■ **Task**:
Each line of the records must appear in your answer exactly, with no pictures.

★ ★ ★

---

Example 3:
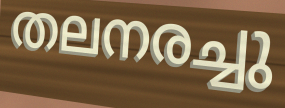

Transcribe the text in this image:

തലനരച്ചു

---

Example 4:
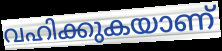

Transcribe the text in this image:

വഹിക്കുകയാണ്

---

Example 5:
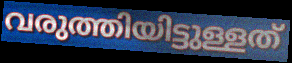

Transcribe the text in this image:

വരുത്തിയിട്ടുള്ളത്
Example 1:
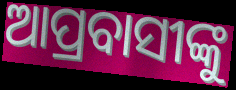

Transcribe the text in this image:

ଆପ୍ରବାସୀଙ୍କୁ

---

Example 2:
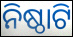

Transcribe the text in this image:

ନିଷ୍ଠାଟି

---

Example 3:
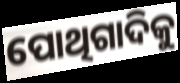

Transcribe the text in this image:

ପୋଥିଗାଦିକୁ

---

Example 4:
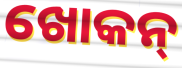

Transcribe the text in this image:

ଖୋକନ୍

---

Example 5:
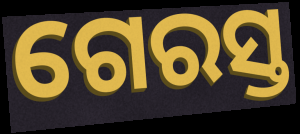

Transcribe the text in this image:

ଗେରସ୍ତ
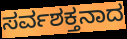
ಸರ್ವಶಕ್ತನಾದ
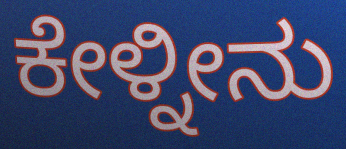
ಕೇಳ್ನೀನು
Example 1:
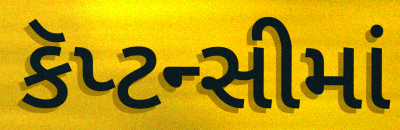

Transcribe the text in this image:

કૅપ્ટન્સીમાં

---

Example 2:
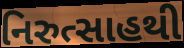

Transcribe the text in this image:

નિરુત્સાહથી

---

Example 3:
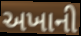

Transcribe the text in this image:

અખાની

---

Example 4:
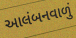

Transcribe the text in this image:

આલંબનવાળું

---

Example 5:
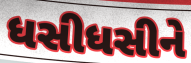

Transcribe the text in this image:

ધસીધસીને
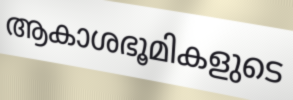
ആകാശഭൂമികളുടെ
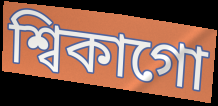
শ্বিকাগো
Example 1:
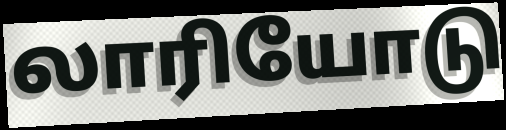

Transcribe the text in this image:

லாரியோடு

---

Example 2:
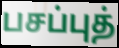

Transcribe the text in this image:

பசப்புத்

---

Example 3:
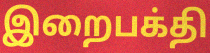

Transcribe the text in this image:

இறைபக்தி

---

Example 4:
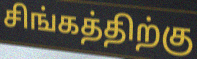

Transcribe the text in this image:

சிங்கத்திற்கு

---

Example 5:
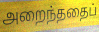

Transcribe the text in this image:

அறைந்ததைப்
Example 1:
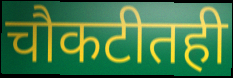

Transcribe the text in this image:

★ ★ ★

■ **Result**:
---

Example 3:

Transcribe the text in this image:

തലനരച്ചു

---

Example 4:

Transcribe the text in this image:

വഹിക്കുകയാണ്

---

Example 5:

Transcribe the text in this image:

വരുത്തിയിട്ടുള്ളത്
Example 1:

Transcribe the text in this image:

ଆପ୍ରବାସୀଙ୍କୁ

---

Example 2:

Transcribe the text in this image:

ନିଷ୍ଠାଟି

---

Example 3:

Transcribe the text in this image:

ପୋଥିଗାଦିକୁ

---

Example 4:

Transcribe the text in this image:

ଖୋକନ୍

---

Example 5:

Transcribe the text in this image:

ଗେରସ୍ତ
ಸರ್ವಶಕ್ತನಾದ
ಕೇಳ್ನೀನು
Example 1:

Transcribe the text in this image:

કૅપ્ટન્સીમાં

---

Example 2:

Transcribe the text in this image:

નિરુત્સાહથી

---

Example 3:

Transcribe the text in this image:

અખાની

---

Example 4:

Transcribe the text in this image:

આલંબનવાળું

---

Example 5:

Transcribe the text in this image:

ધસીધસીને
ആകാശഭൂമികളുടെ
শ্বিকাগো
Example 1:

Transcribe the text in this image:

லாரியோடு

---

Example 2:

Transcribe the text in this image:

பசப்புத்

---

Example 3:

Transcribe the text in this image:

இறைபக்தி

---

Example 4:

Transcribe the text in this image:

சிங்கத்திற்கு

---

Example 5:

Transcribe the text in this image:

அறைந்ததைப்
Example 1:

Transcribe the text in this image:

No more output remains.